*What is required*. Every entry must appear in the output exactly as it does here.

(Stored items)
————————
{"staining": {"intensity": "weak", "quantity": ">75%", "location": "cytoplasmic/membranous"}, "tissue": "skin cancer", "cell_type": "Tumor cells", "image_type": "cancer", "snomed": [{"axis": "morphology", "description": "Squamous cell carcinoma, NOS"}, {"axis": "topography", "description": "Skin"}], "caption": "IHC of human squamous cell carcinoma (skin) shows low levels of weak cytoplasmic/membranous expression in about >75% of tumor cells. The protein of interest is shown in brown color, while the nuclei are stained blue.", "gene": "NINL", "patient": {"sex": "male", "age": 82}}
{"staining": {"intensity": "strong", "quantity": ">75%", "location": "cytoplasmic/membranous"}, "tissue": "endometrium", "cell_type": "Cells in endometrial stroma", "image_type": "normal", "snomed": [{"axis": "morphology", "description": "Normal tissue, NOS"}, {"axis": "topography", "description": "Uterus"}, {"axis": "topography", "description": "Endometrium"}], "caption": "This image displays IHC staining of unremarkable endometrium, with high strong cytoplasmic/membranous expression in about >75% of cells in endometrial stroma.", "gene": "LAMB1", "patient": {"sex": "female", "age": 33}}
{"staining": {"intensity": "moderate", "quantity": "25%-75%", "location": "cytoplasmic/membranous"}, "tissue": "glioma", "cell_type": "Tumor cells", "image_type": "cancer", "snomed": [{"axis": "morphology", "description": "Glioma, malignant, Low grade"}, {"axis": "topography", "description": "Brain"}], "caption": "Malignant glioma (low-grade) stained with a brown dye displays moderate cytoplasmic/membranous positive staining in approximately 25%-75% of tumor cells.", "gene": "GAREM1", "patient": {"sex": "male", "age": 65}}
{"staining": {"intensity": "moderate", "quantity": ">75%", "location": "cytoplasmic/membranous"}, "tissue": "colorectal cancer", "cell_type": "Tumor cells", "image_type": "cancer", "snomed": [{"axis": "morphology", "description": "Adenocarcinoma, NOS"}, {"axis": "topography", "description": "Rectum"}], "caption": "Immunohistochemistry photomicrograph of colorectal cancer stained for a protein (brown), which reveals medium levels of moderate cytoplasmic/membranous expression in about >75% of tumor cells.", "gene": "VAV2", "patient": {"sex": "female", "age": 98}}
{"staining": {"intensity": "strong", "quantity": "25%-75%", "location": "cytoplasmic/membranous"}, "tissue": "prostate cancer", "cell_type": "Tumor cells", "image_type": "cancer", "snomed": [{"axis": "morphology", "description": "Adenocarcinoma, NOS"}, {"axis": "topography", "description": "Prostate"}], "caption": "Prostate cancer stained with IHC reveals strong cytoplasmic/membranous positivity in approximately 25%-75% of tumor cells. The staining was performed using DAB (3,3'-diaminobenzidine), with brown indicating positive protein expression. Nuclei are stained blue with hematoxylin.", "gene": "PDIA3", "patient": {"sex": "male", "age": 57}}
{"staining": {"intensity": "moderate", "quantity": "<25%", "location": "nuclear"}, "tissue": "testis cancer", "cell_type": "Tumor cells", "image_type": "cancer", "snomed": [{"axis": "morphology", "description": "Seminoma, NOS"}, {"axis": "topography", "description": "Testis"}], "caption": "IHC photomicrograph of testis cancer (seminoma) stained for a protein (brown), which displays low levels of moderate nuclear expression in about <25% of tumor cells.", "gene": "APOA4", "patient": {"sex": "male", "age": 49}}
————————
*Answer section*.
{"staining": {"intensity": "weak", "quantity": ">75%", "location": "cytoplasmic/membranous"}, "tissue": "skin cancer", "cell_type": "Tumor cells", "image_type": "cancer", "snomed": [{"axis": "morphology", "description": "Squamous cell carcinoma, NOS"}, {"axis": "topography", "description": "Skin"}], "caption": "IHC of human squamous cell carcinoma (skin) shows low levels of weak cytoplasmic/membranous expression in about >75% of tumor cells. The protein of interest is shown in brown color, while the nuclei are stained blue.", "gene": "NINL", "patient": {"sex": "male", "age": 82}}
{"staining": {"intensity": "strong", "quantity": ">75%", "location": "cytoplasmic/membranous"}, "tissue": "endometrium", "cell_type": "Cells in endometrial stroma", "image_type": "normal", "snomed": [{"axis": "morphology", "description": "Normal tissue, NOS"}, {"axis": "topography", "description": "Uterus"}, {"axis": "topography", "description": "Endometrium"}], "caption": "This image displays IHC staining of unremarkable endometrium, with high strong cytoplasmic/membranous expression in about >75% of cells in endometrial stroma.", "gene": "LAMB1", "patient": {"sex": "female", "age": 33}}
{"staining": {"intensity": "moderate", "quantity": "25%-75%", "location": "cytoplasmic/membranous"}, "tissue": "glioma", "cell_type": "Tumor cells", "image_type": "cancer", "snomed": [{"axis": "morphology", "description": "Glioma, malignant, Low grade"}, {"axis": "topography", "description": "Brain"}], "caption": "Malignant glioma (low-grade) stained with a brown dye displays moderate cytoplasmic/membranous positive staining in approximately 25%-75% of tumor cells.", "gene": "GAREM1", "patient": {"sex": "male", "age": 65}}
{"staining": {"intensity": "moderate", "quantity": ">75%", "location": "cytoplasmic/membranous"}, "tissue": "colorectal cancer", "cell_type": "Tumor cells", "image_type": "cancer", "snomed": [{"axis": "morphology", "description": "Adenocarcinoma, NOS"}, {"axis": "topography", "description": "Rectum"}], "caption": "Immunohistochemistry photomicrograph of colorectal cancer stained for a protein (brown), which reveals medium levels of moderate cytoplasmic/membranous expression in about >75% of tumor cells.", "gene": "VAV2", "patient": {"sex": "female", "age": 98}}
{"staining": {"intensity": "strong", "quantity": "25%-75%", "location": "cytoplasmic/membranous"}, "tissue": "prostate cancer", "cell_type": "Tumor cells", "image_type": "cancer", "snomed": [{"axis": "morphology", "description": "Adenocarcinoma, NOS"}, {"axis": "topography", "description": "Prostate"}], "caption": "Prostate cancer stained with IHC reveals strong cytoplasmic/membranous positivity in approximately 25%-75% of tumor cells. The staining was performed using DAB (3,3'-diaminobenzidine), with brown indicating positive protein expression. Nuclei are stained blue with hematoxylin.", "gene": "PDIA3", "patient": {"sex": "male", "age": 57}}
{"staining": {"intensity": "moderate", "quantity": "<25%", "location": "nuclear"}, "tissue": "testis cancer", "cell_type": "Tumor cells", "image_type": "cancer", "snomed": [{"axis": "morphology", "description": "Seminoma, NOS"}, {"axis": "topography", "description": "Testis"}], "caption": "IHC photomicrograph of testis cancer (seminoma) stained for a protein (brown), which displays low levels of moderate nuclear expression in about <25% of tumor cells.", "gene": "APOA4", "patient": {"sex": "male", "age": 49}}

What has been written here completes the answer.